Borne has spoken of adapting to climate change and in that adaptation is the necessary cooperation between countries, the solidarity to which Macron alluded, such as the one that Spain has provided and continues to provide this summer to Portugal. It is a phenomenon that concerns the continent. Europe is hopelessly in an era of megafires that emit more CO2 and escape suppression efforts. The episodes are more and more voracious and a challenge for the teams that face them.

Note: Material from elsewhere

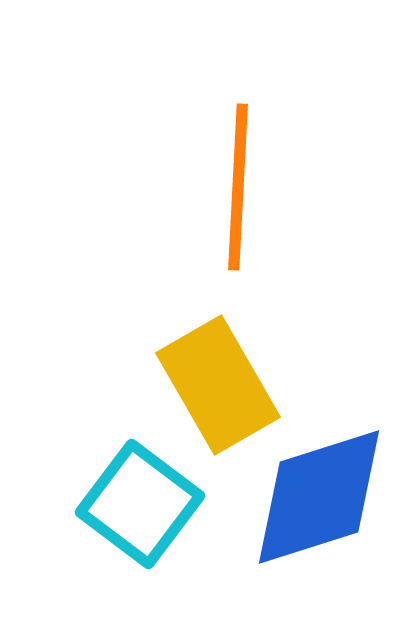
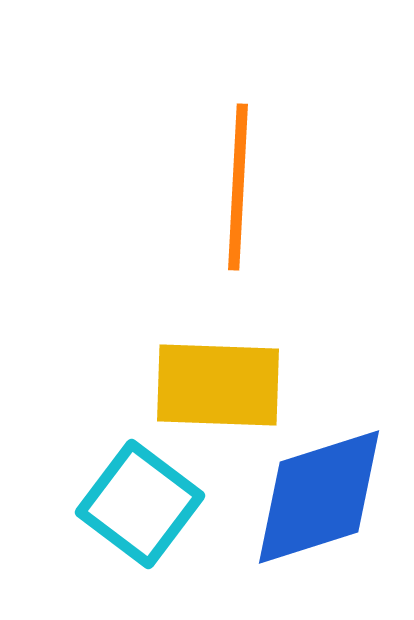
yellow rectangle: rotated 58 degrees counterclockwise
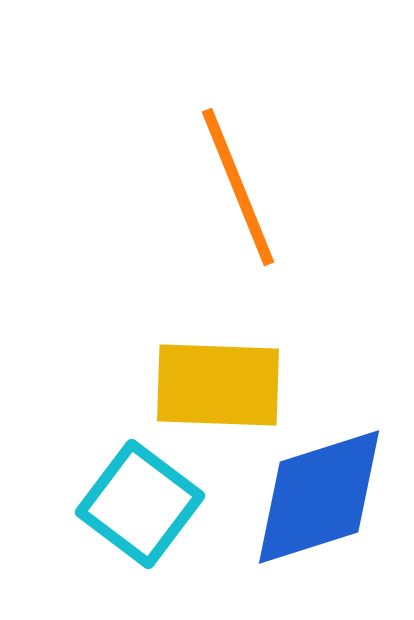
orange line: rotated 25 degrees counterclockwise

A study published by Scientific Reports reveals a change in the fire regime of the European continent during the last decades (1980 to 2020) as a consequence of climate change. Reports from the United Nations Intergovernmental Panel on Climate Change (IPCC), based on the frequency and severity of fires in recent years, suggest that the Mediterranean countries are the ones that are going to suffer the most from this crisis.

[La España de la tierra quemada: el riesgo de que tu casa quede atrapada por un incendio forestal]

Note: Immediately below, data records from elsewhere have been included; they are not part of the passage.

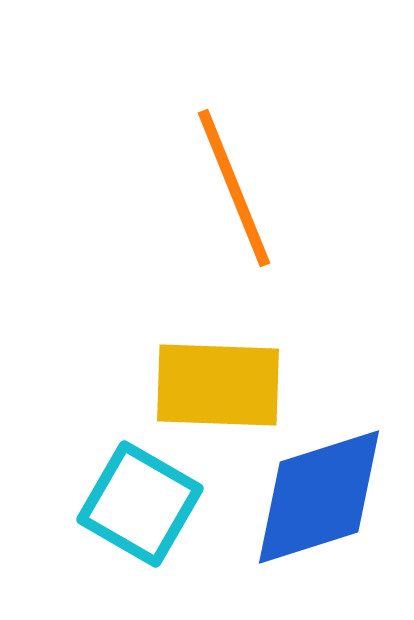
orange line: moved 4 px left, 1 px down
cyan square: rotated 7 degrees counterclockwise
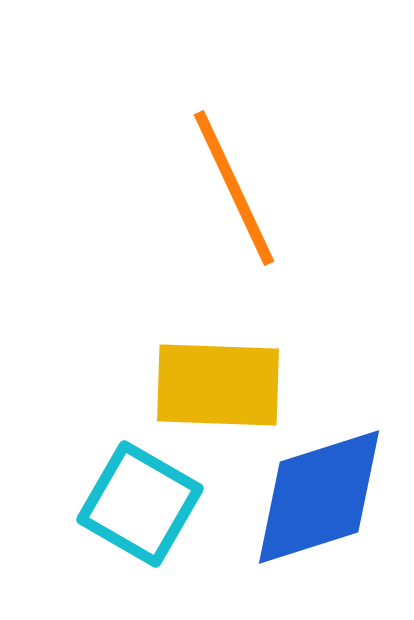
orange line: rotated 3 degrees counterclockwise
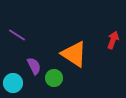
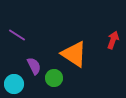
cyan circle: moved 1 px right, 1 px down
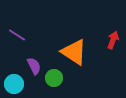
orange triangle: moved 2 px up
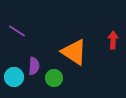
purple line: moved 4 px up
red arrow: rotated 18 degrees counterclockwise
purple semicircle: rotated 30 degrees clockwise
cyan circle: moved 7 px up
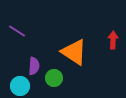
cyan circle: moved 6 px right, 9 px down
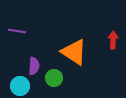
purple line: rotated 24 degrees counterclockwise
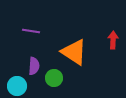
purple line: moved 14 px right
cyan circle: moved 3 px left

The Iberian Peninsula is already well aware of these fires and, in spite of itself, is already a test bed to help the countries of central and northern Europe to attack the fire. In the center and north, the thermal rise begins to warn that they need to be reinforced and formed. The FirEUrisk (Fire Risk in the European Union) project, funded by Brussels, aims to develop a scientific strategy to prevent and respond to forest fires in Europe, with the participation of 39 institutions from 19 countries, including Spain.

In our country, the area burned this summer amounts to 200,000 hectares, the worst figures in 25 years. The forest mass burned in the last 10 years amounts to almost two million hectares. 70,000 have burned in Portugal between July and so far in August.